>>>

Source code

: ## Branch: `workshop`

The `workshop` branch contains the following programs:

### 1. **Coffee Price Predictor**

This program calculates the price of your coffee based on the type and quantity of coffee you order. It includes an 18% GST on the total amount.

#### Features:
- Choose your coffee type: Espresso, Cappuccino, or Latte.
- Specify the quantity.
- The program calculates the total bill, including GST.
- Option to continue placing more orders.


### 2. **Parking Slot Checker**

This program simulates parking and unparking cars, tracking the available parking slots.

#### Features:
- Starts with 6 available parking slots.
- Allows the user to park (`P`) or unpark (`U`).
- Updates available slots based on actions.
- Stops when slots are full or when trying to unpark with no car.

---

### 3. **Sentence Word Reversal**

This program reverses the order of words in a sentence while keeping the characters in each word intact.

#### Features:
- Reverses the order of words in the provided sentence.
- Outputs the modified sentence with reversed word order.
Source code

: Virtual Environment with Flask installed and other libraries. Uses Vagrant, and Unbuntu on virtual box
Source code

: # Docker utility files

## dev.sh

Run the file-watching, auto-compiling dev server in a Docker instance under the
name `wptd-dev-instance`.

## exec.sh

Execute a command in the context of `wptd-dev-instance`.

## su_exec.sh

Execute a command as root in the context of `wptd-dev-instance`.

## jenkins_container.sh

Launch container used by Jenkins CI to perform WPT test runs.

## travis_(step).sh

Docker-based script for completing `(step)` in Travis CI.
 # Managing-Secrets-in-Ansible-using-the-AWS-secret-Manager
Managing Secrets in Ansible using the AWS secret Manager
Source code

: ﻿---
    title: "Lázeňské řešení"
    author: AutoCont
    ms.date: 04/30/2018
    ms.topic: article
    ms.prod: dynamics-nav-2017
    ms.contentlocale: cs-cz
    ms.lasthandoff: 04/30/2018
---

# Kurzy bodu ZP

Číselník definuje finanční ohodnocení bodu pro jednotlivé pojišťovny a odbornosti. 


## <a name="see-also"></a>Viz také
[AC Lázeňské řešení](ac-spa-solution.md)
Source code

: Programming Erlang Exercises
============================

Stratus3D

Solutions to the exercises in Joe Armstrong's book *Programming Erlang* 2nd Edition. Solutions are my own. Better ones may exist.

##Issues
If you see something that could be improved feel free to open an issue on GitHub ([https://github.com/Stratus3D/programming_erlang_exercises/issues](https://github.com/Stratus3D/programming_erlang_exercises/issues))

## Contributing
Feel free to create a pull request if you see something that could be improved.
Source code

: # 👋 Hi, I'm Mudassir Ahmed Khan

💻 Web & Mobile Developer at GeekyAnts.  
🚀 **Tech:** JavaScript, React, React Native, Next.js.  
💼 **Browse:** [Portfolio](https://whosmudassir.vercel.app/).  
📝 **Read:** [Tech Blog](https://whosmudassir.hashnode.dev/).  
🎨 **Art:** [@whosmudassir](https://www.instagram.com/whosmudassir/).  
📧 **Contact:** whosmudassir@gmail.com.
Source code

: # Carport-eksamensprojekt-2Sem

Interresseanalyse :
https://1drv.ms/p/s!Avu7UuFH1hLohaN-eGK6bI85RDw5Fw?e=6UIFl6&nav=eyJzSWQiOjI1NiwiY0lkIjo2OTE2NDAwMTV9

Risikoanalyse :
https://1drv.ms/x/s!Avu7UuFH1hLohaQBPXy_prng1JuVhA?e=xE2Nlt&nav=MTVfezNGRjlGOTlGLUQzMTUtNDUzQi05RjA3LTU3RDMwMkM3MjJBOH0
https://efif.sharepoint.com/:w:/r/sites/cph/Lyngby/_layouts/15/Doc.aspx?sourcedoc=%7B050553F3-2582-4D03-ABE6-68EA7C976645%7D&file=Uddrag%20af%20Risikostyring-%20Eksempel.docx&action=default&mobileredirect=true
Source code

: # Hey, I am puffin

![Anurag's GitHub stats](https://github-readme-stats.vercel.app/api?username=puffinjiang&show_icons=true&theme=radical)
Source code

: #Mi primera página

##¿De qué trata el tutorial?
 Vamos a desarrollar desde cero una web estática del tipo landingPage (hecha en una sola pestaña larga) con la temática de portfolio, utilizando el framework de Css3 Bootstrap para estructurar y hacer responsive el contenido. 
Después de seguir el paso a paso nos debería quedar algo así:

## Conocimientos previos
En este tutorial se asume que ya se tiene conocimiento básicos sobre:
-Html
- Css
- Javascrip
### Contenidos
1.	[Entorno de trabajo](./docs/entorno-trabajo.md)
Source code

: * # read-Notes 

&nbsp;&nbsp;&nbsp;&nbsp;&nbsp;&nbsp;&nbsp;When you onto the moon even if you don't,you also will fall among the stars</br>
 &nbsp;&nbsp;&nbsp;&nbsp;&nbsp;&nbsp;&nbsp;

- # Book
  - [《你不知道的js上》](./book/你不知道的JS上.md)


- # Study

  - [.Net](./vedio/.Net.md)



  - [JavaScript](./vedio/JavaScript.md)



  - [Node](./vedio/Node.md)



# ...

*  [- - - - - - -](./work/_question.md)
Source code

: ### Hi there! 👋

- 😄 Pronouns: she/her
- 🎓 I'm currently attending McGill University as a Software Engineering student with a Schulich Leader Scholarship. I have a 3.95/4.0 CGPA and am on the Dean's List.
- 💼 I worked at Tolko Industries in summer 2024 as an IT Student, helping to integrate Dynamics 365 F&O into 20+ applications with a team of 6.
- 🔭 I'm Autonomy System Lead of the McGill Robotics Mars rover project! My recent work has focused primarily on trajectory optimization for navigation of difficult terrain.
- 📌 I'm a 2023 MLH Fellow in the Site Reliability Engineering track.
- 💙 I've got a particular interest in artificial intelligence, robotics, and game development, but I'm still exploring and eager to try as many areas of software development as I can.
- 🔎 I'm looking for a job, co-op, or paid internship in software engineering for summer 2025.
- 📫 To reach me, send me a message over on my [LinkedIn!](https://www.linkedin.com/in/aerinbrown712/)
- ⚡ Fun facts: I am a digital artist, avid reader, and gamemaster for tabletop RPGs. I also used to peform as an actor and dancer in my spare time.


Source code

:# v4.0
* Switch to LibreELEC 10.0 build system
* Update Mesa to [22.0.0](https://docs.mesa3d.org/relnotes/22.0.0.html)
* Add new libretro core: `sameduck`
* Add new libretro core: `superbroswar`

<<<

THE TASK
Pull every line containing "Ansible" out of the material and copy it.

FINISHED TASK
 # Managing-Secrets-in-Ansible-using-the-AWS-secret-Manager
Managing Secrets in Ansible using the AWS secret Manager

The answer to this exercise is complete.